**Exercise prompt**
Copy out the rows word for word, beginning at the line that contains "Sp1, Sp2, Sp3" and continuing through the end of the rows. Leave the pictures out of your copy.
^^^^^^^^
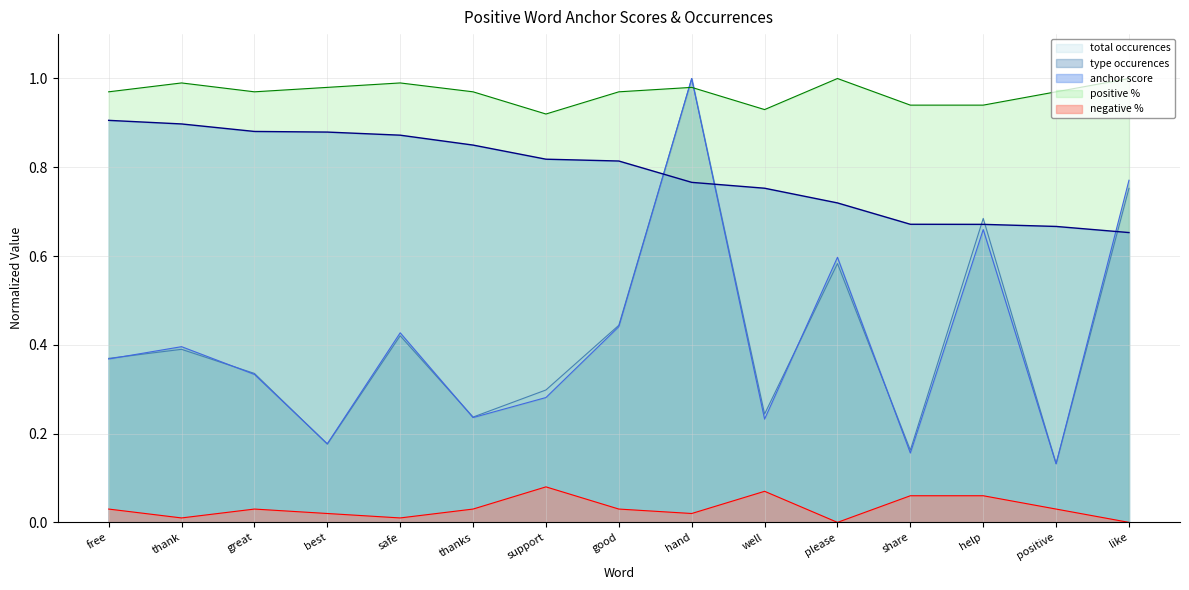

What position from the right is well?

6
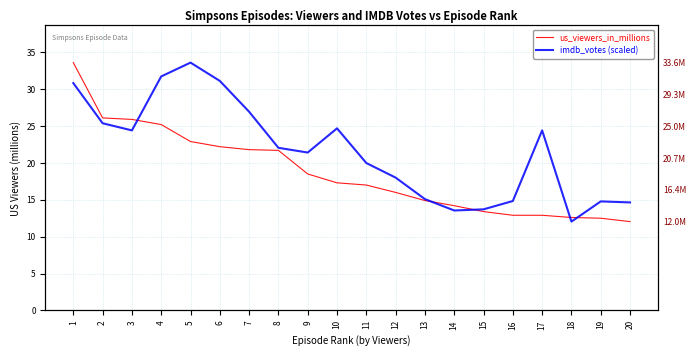

Where does the us_viewers_in_millions series first go above 17?

1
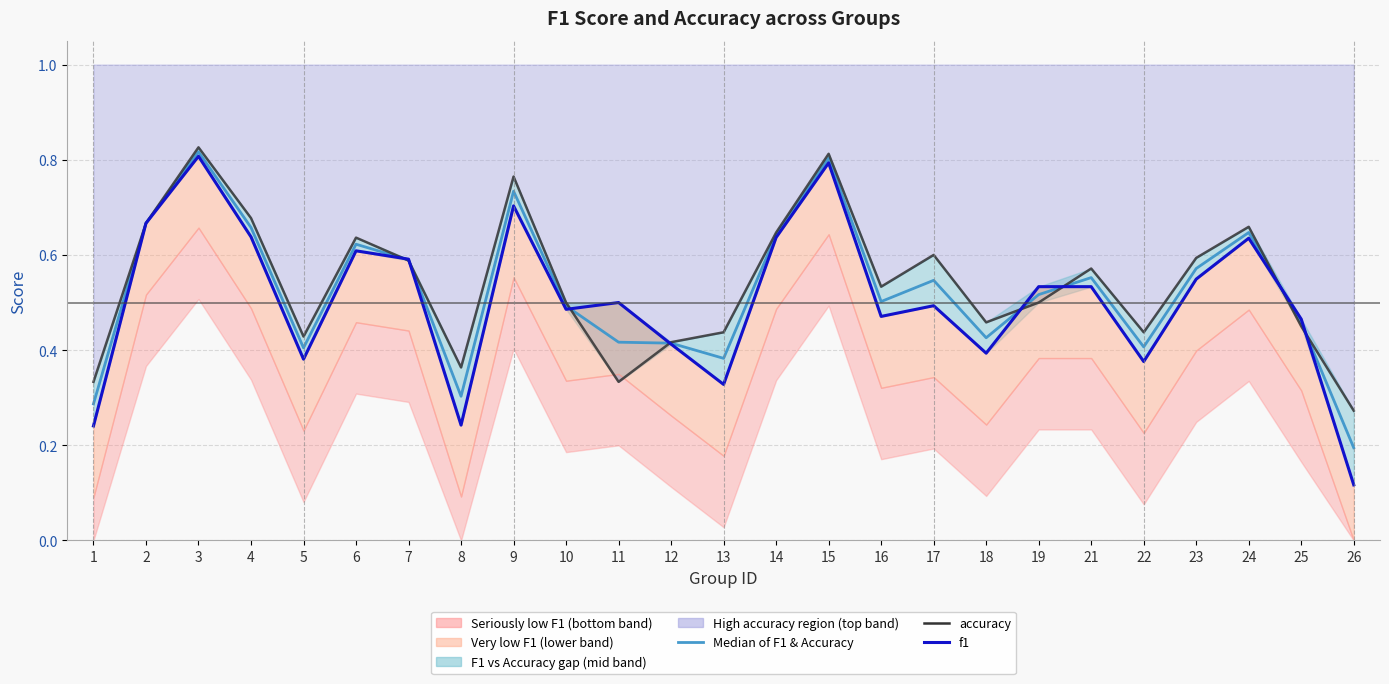

Reading left to right, list all the values displayed in this chart.

median (f1+accuracy)/2: 0.3	0.7	0.8	0.7	0.4	0.6	0.6	0.3	0.7	0.5	0.4	0.4	0.4	0.6	0.8	0.5	0.5	0.4	0.5	0.6	0.4	0.6	0.6	0.5	0.2
accuracy: 0.3	0.7	0.8	0.7	0.4	0.6	0.6	0.4	0.8	0.5	0.3	0.4	0.4	0.6	0.8	0.5	0.6	0.5	0.5	0.6	0.4	0.6	0.7	0.5	0.3
f1: 0.2	0.7	0.8	0.6	0.4	0.6	0.6	0.2	0.7	0.5	0.5	0.4	0.3	0.6	0.8	0.5	0.5	0.4	0.5	0.5	0.4	0.5	0.6	0.5	0.1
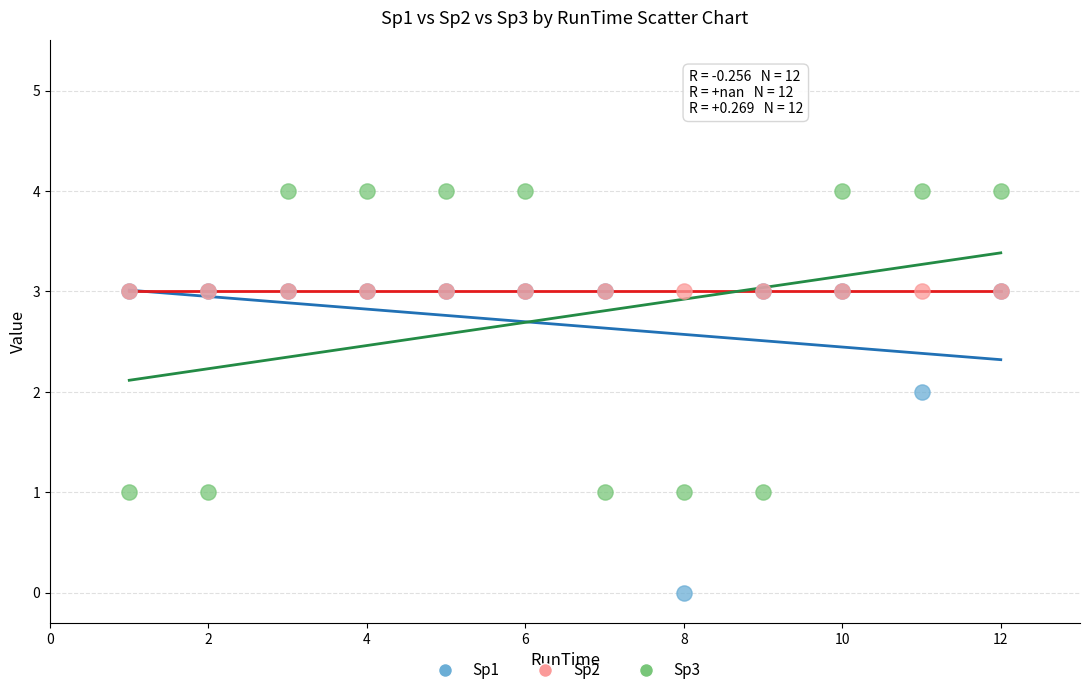

What are all the series names shown in the legend?

Sp1, Sp2, Sp3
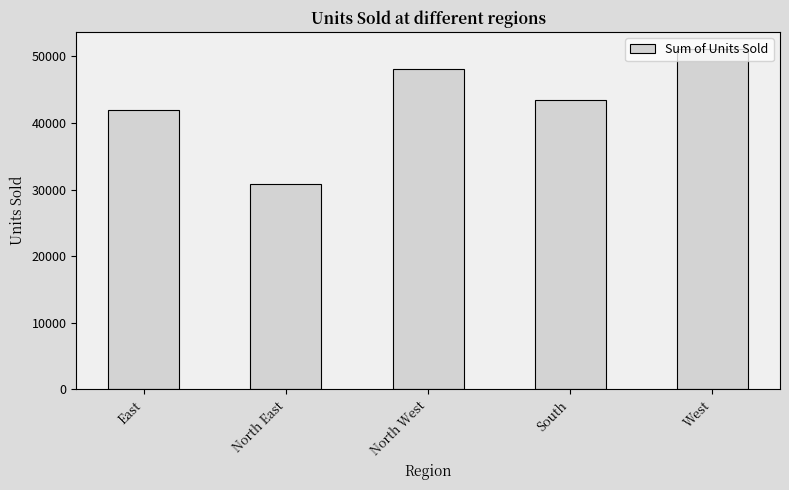

What is the label of the 5th bar from the left?

West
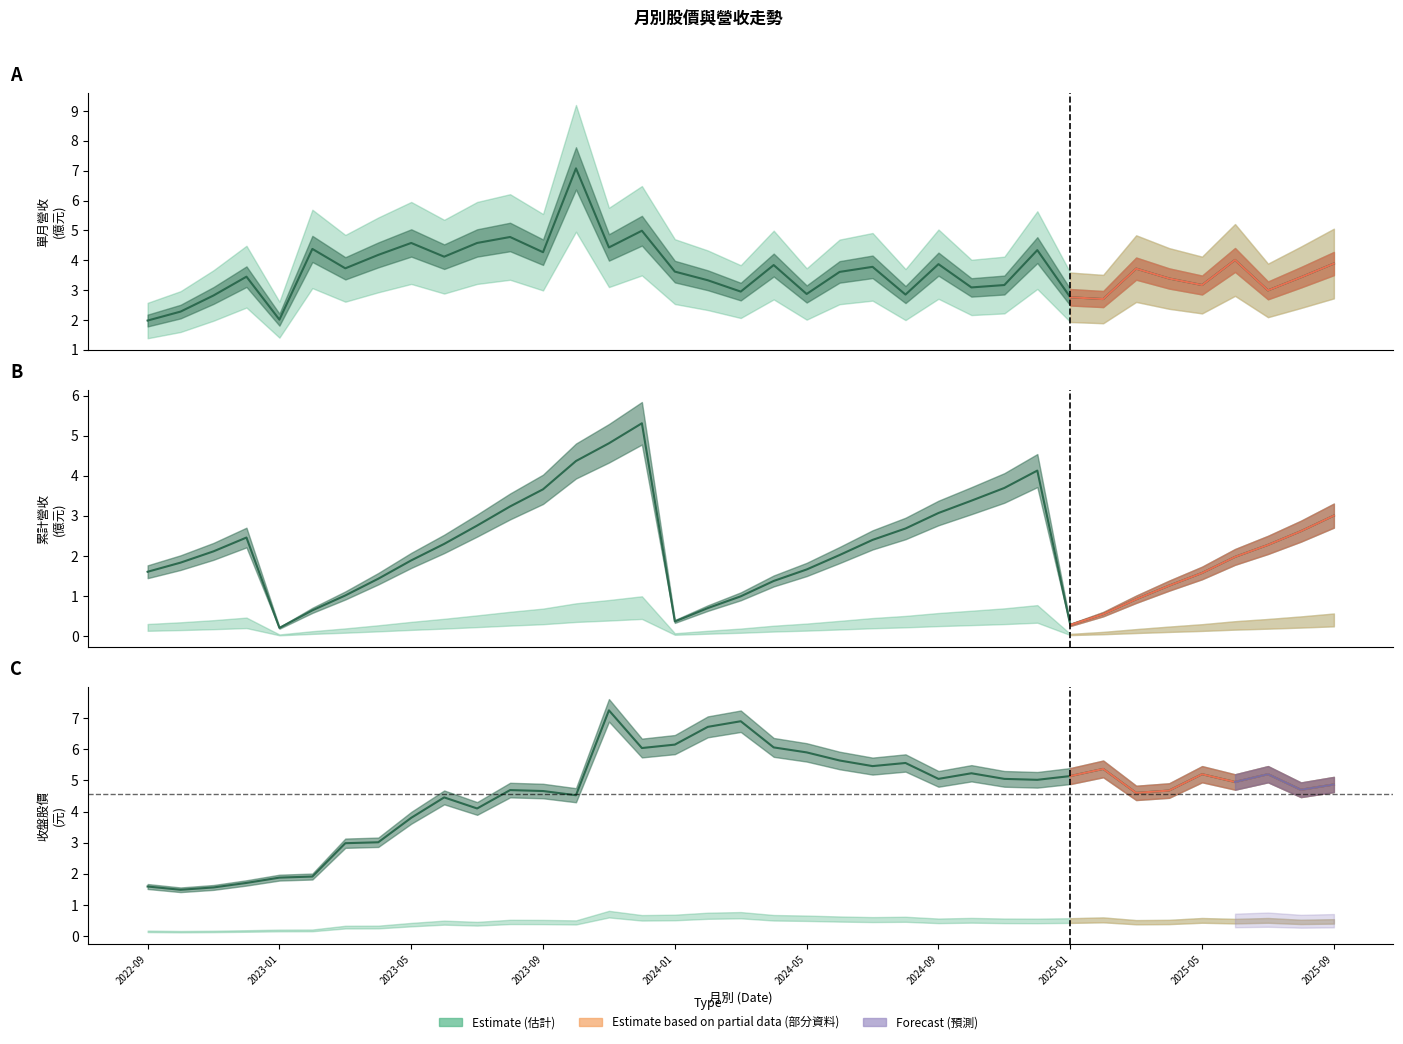

Which label corresponds to the smallest value in the chart?

2023-01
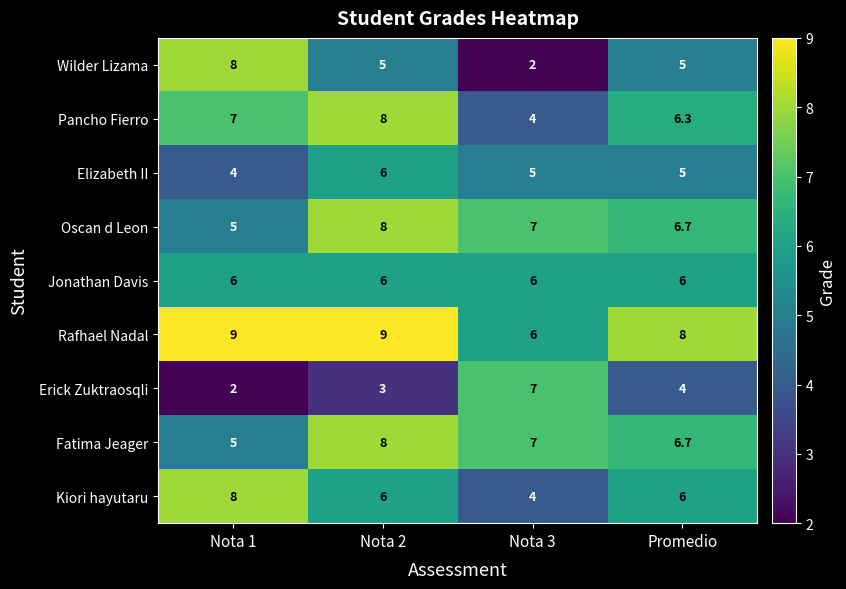

Is it true that Pancho Fierro equals 7.0 at Nota 1?

True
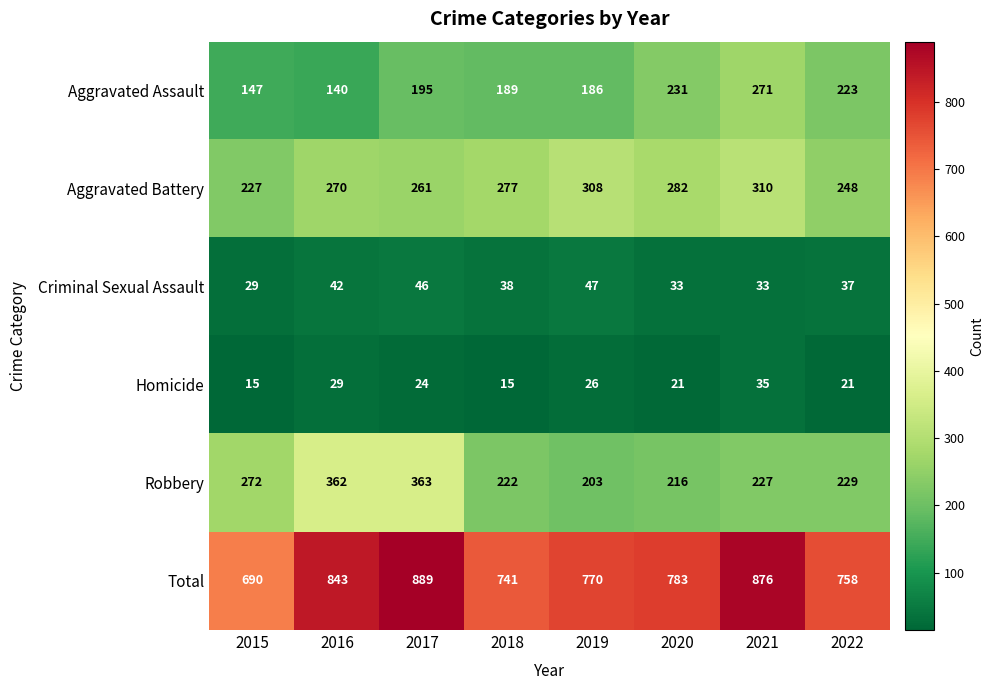

Which series changed the most between 2018 and 2022?

Aggravated Assault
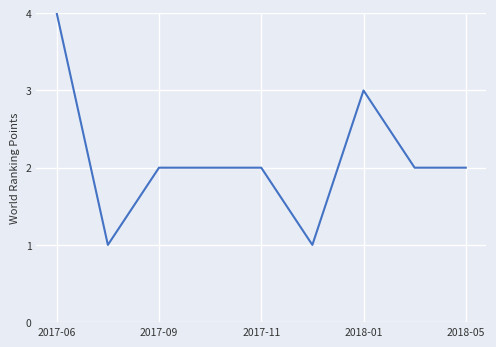

How many values are between 2 and 3?

6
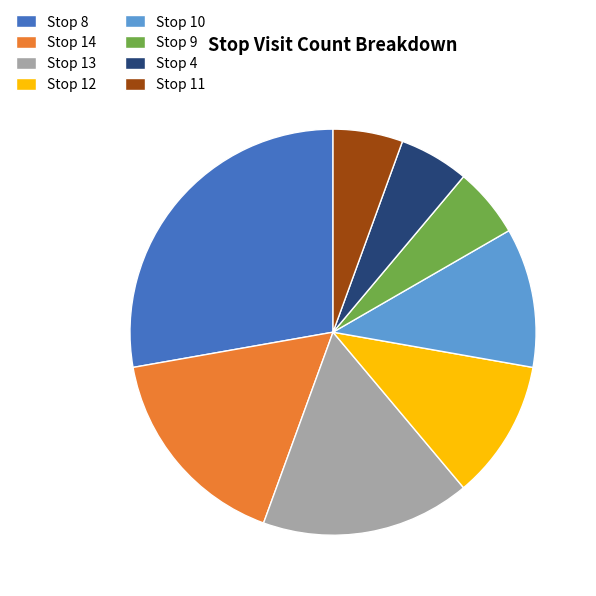

Count the number of slices in the pie.

8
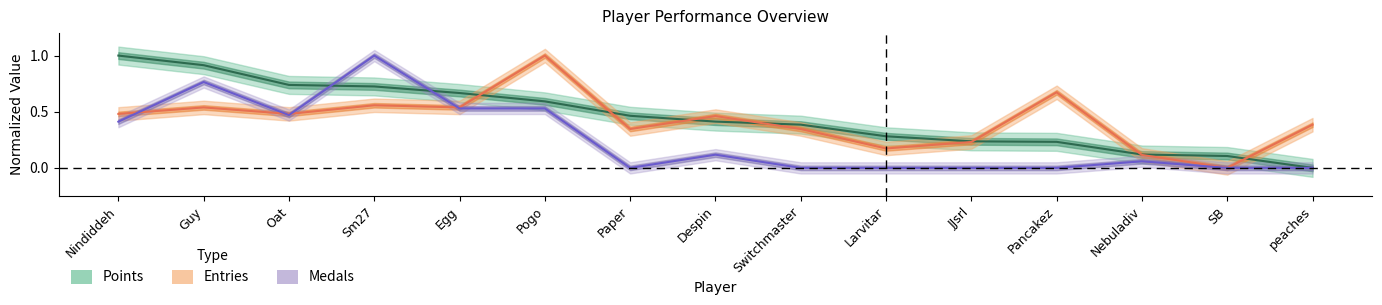

Is it true that Medals equals 0.0 at Pancakez?

True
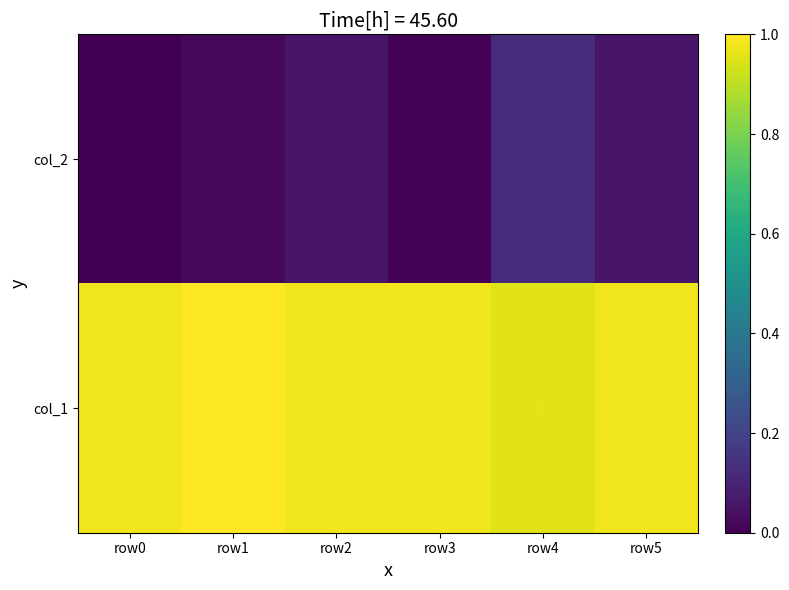

What is the difference between the second highest and minimum values in the col_2 series?

0.1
^^^^^^^^
**Exercise response**
Sp1, Sp2, Sp3

What is the label of the 5th bar from the left?

West

Which label corresponds to the smallest value in the chart?

2023-01

Is it true that Pancho Fierro equals 7.0 at Nota 1?

True

Which series changed the most between 2018 and 2022?

Aggravated Assault

How many values are between 2 and 3?

6

Count the number of slices in the pie.

8

Is it true that Medals equals 0.0 at Pancakez?

True

What is the difference between the second highest and minimum values in the col_2 series?

0.1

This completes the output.